Chaos and order clash in this riveting exploration of crime and punishment on the Internet.
Once considered a borderless and chaotic virtual landscape, the Internet is now home to the forces of international law and order. It’s not just computer hackers and cyber crooks who lurk in the dark corners of the Web—the cops are there, too.
In The Internet Police, Ars Technica deputy editor Nate Anderson takes readers on a behind-the-screens tour of landmark cybercrime cases, revealing how criminals continue to find digital and legal loopholes even as police hurry to cinch them closed. From the Cleveland man whose "natural male enhancement" pill inadvertently protected the privacy of your e-mail to the Russian spam king who ended up in a Milwaukee jail to the Australian arrest that ultimately led to the breakup of the largest child pornography ring in the United States, Anderson draws on interviews, court documents, and law-enforcement reports to reconstruct accounts of how online policing actually works. Questions of online crime are as complex and interconnected as the Internet itself. With each episode in The Internet Police, Anderson shows the dark side of online spaces—but also how dystopian a fully "ordered" alternative would be.

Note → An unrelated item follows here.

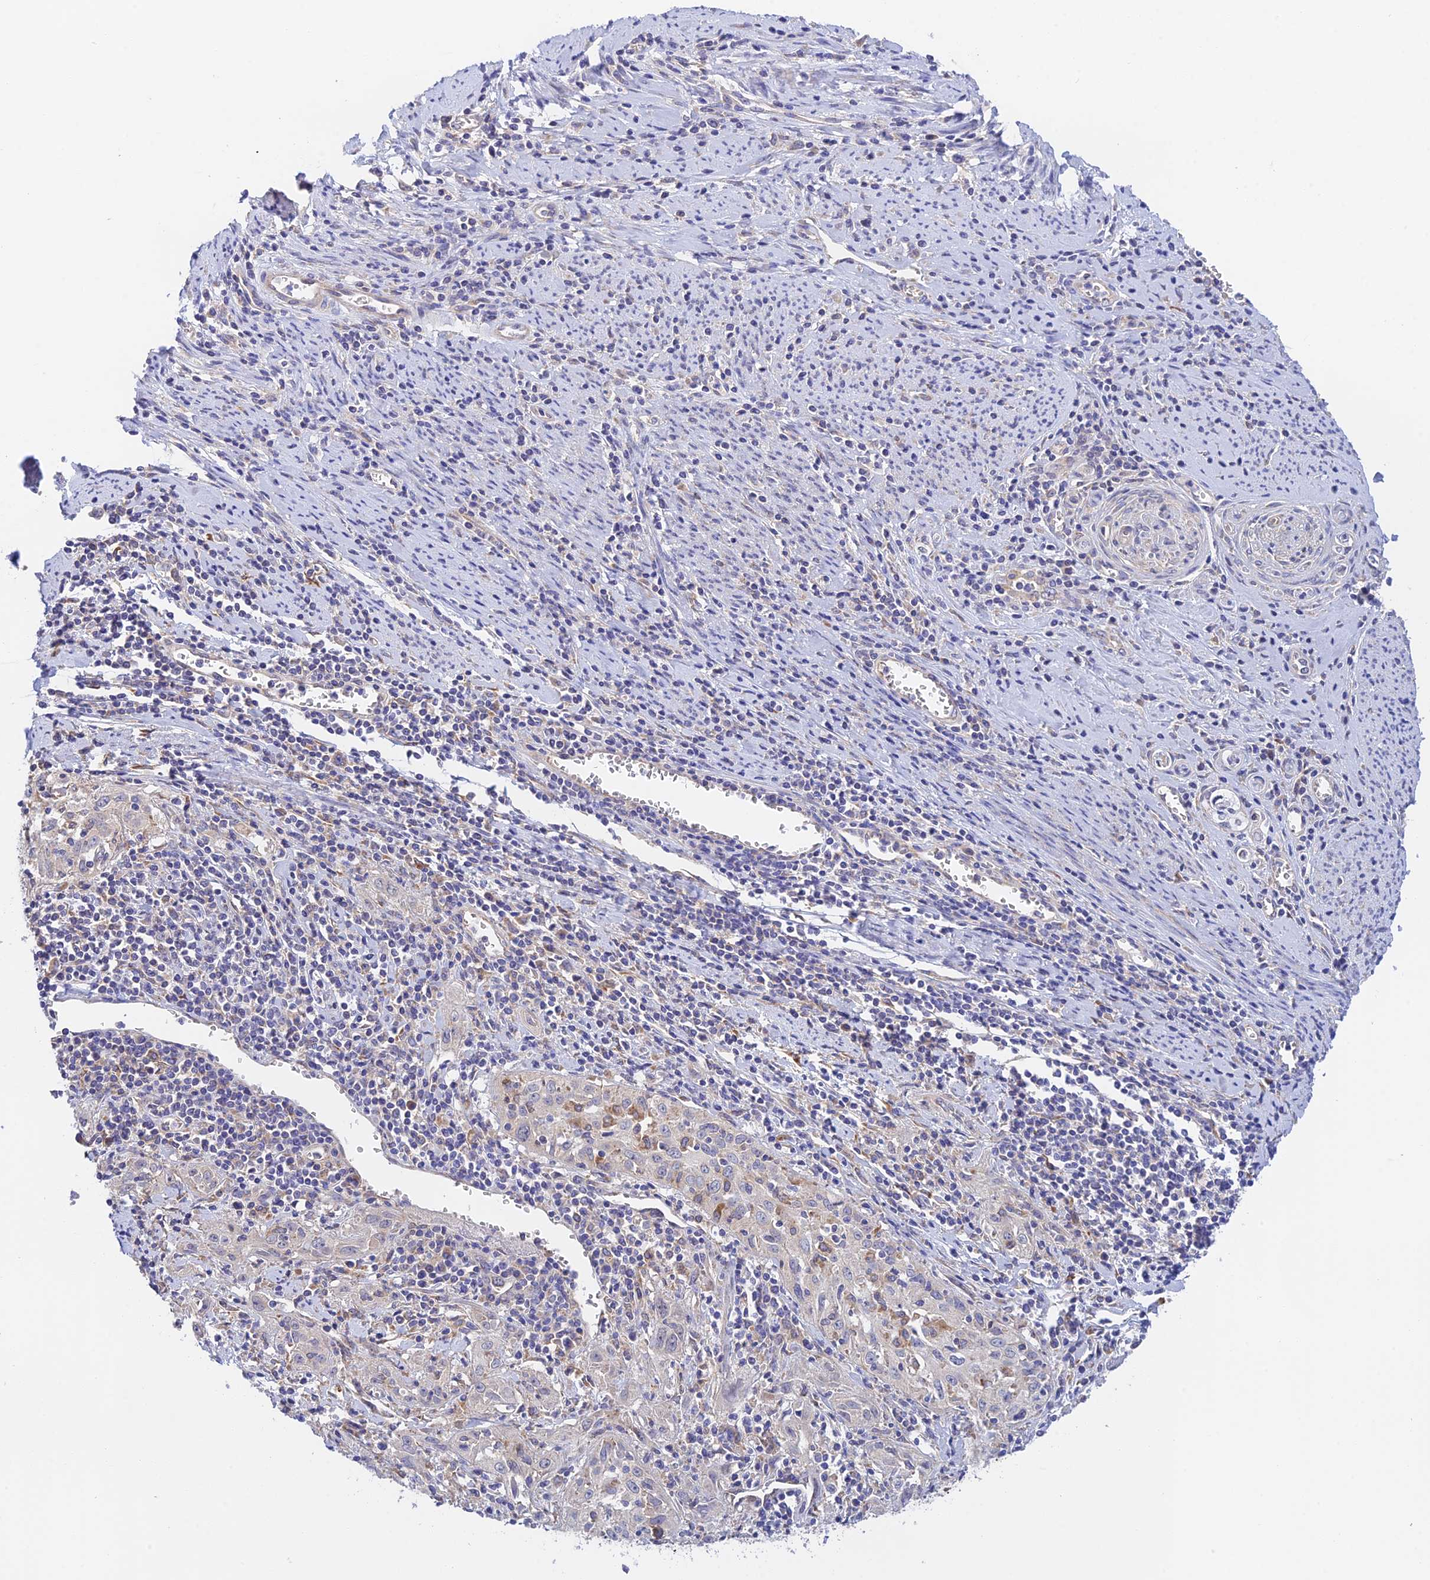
{"staining": {"intensity": "negative", "quantity": "none", "location": "none"}, "tissue": "cervical cancer", "cell_type": "Tumor cells", "image_type": "cancer", "snomed": [{"axis": "morphology", "description": "Squamous cell carcinoma, NOS"}, {"axis": "topography", "description": "Cervix"}], "caption": "This is an IHC image of human cervical cancer. There is no expression in tumor cells.", "gene": "RANBP6", "patient": {"sex": "female", "age": 57}}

Includes an afterword that details law enforcement's dramatic seizure of the online black market Silk Road.
Anderson, a senior editor at Ars Technica, shows how sophisticated criminals have moved much of their business from the physical world to the amorphous, anonymous, but far-from-lawless realm of ones and zeros. You wouldn't think software piracy could lead to international manhunts, high-stakes trials, and sieges of extravagant compounds, but that and more is all here: in nine loosely linked chapters, Anderson takes readers into the Wild West of the digital world, examining famous offenses to understand the structural challenges of governing the Internet and the newest policing methods used to sniff out online crime. Anonymity afforded by the Internet has allowed for violations big and small, from vitriolic and bigoted e-mails to massive online drug markets and file-sharing networks that have eroded copyright status and created nesting grounds for child pornography rings and sex trafficking. Anderson's takes on landmark digital cases (like the RIAA's wave of infringement lawsuits) are valuable, colorfully drawn primers but traces of a thematic center unravel early in the book. Anderson meticulously tracks the evolution of Internet policing and asks some glancing questions about the future of civil liberties, but in the end he shies away from a more searching, committed conclusion.